Squash increasing file size instead of reducing it

I started using Squash a couple of hours back, and I see unexpected results.

It’s increasing the file size instead of reducing it. I downloaded this stock image for test: https://www.pexels.com/photo/close-up-photo-of-berries-1379636/

Then I set the JPEG Quality level to 95%

It increased the file size to almost double.

I set it back to the default 70%, and still, the size of the compressed file is marginally larger than the original file.

Also, the quality looks low to me. What I’ve experienced is, it increased the file size and reduced the quality.

Any fixes?

Thanks

Try this:

I bought Squash. Why would I buy any other program?

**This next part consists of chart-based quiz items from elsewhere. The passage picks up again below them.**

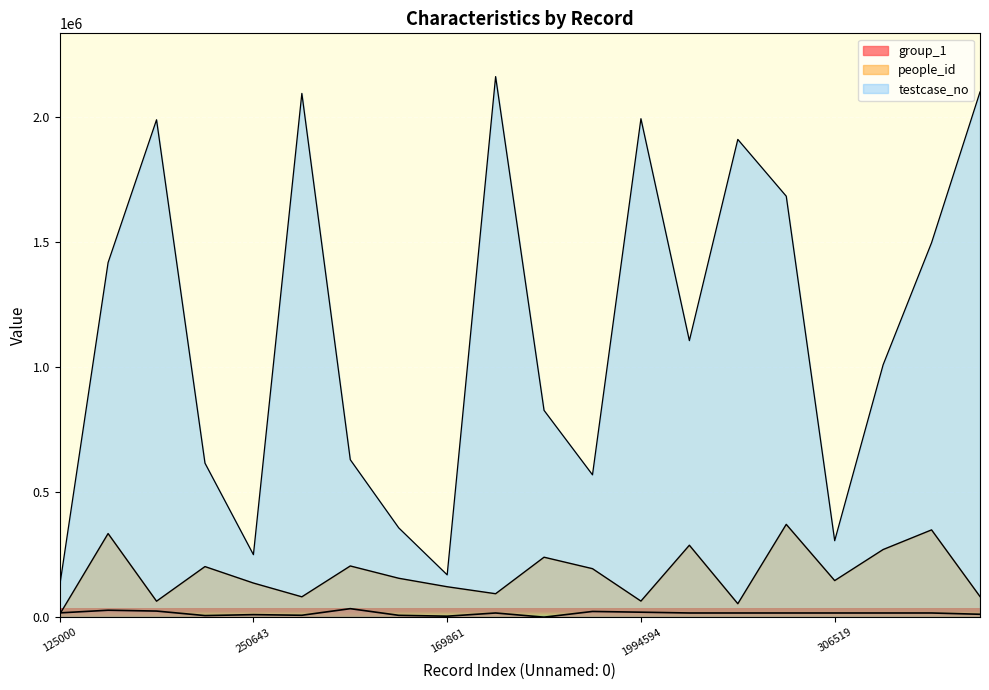

At which category does testcase_no reach its first local peak?

1990314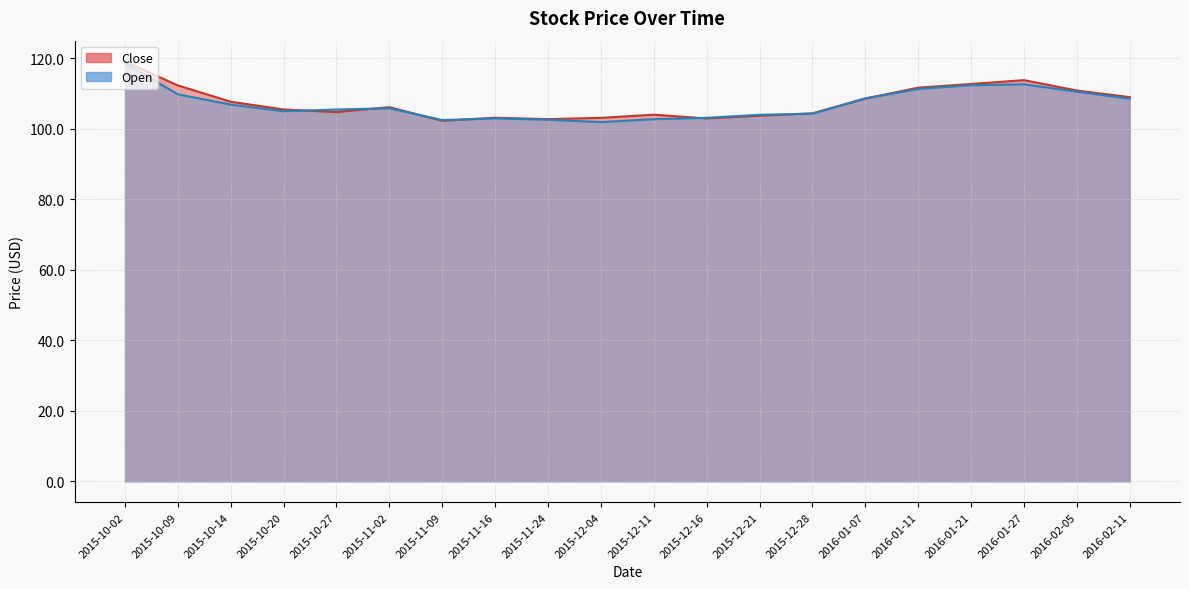

Between which two adjacent categories do Open and Close first intersect?

2015-10-20 and 2015-10-27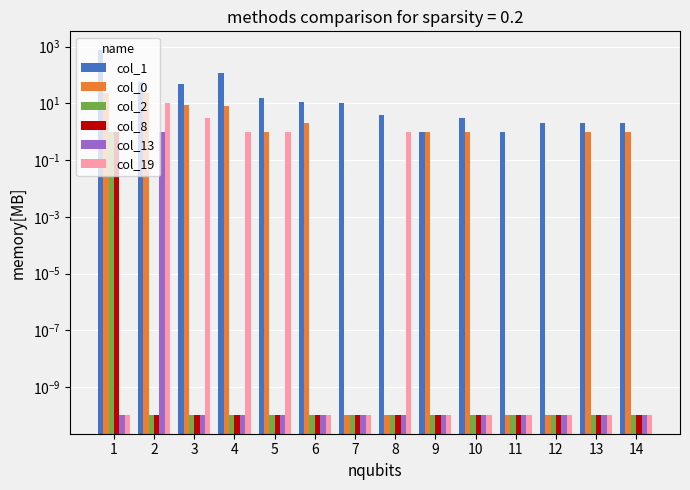

True or false: col_13 has a value of 0.0 at 13.

True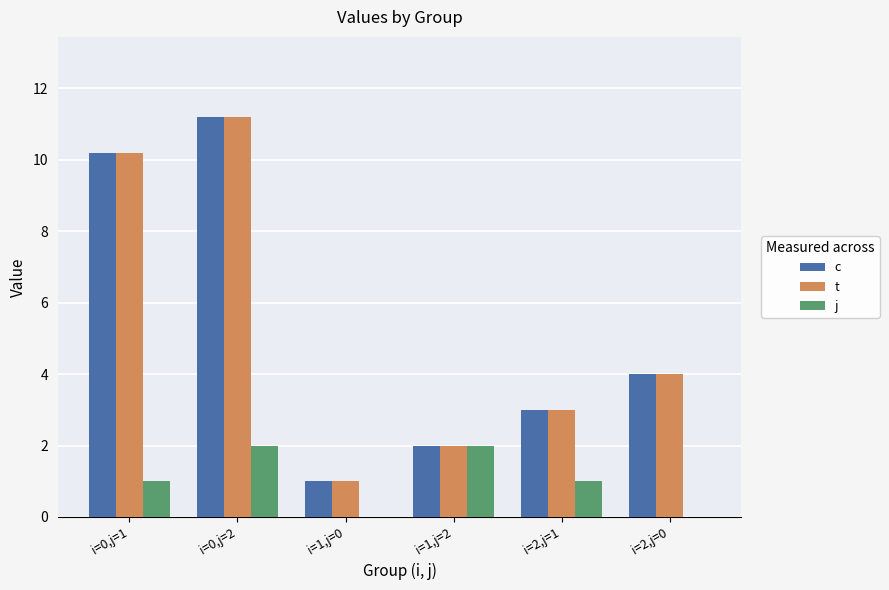

Reading right to left, transcribe all the data shown in this chart.

c: 4.0	3.0	2.0	1.0	11.2	10.2
t: 4.0	3.0	2.0	1.0	11.2	10.2
j: 0.0	1.0	2.0	0.0	2.0	1.0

@ritesh , Hi Ritesh. Just for fun I did the same exercise with your image. First of all, using Photoshop (you can also use Preview for this) I reduced the size to a width of 1720 px, which is large enough to fill a banner. Saved the image as a jpg in a High quality (60%) which again is good enough to use in a website. This gave me an image of 391 KB. I squashed this image in a quality 60% as well and that gave me an image of 362 KB with no quality loss.

So, Squash did what it had to do.

Don’t overkill images for web. A quality of 60%, 50% or even 40% can still be good enough. The human eye is forgiving. Try to keep images under 300 KB to speed up loading times.

Hans

I have my quality set to 50% typically and it made it smaller, for me.
When I used 70% as you tried, Squash notified me “we couldn’t squash those files any further”.
So what is different between our setups I wonder?

It is free & works well

BTW, which size are you working with as it has options.

Duplicated your test on Late 2014 Mac mini with Big Sur 11.4 and not getting your results…

Thanks, but I don’t want to resize the images.

Original size 6000x4000

I can’t reproduce your results.
The only slight difference I see and it’s in download size is that the file is a few bytes smaller when using save file (my default) rather than Open with (Preview) when downloading.
Otherwise Squash works as expected, for me.
I don’t have a Retina display so I can’t test that. Could be something to do with that?

If you compress a jpg that has already been compressed you probably won’t see any reduction in file size, in fact, the file may ever be bigger!

If you compress a high-quality image with very little compression, you’re going to see great savings. This is when Squash really shines.

If you’re still unhappy with the amount Squash has compressed your file, do the following: Try lowering the compression rate in the preferences, move it down in 10% increments, then compress the original image again. By doing this you can look at the image after each export and make sure you’re happy with the look of the file and its size.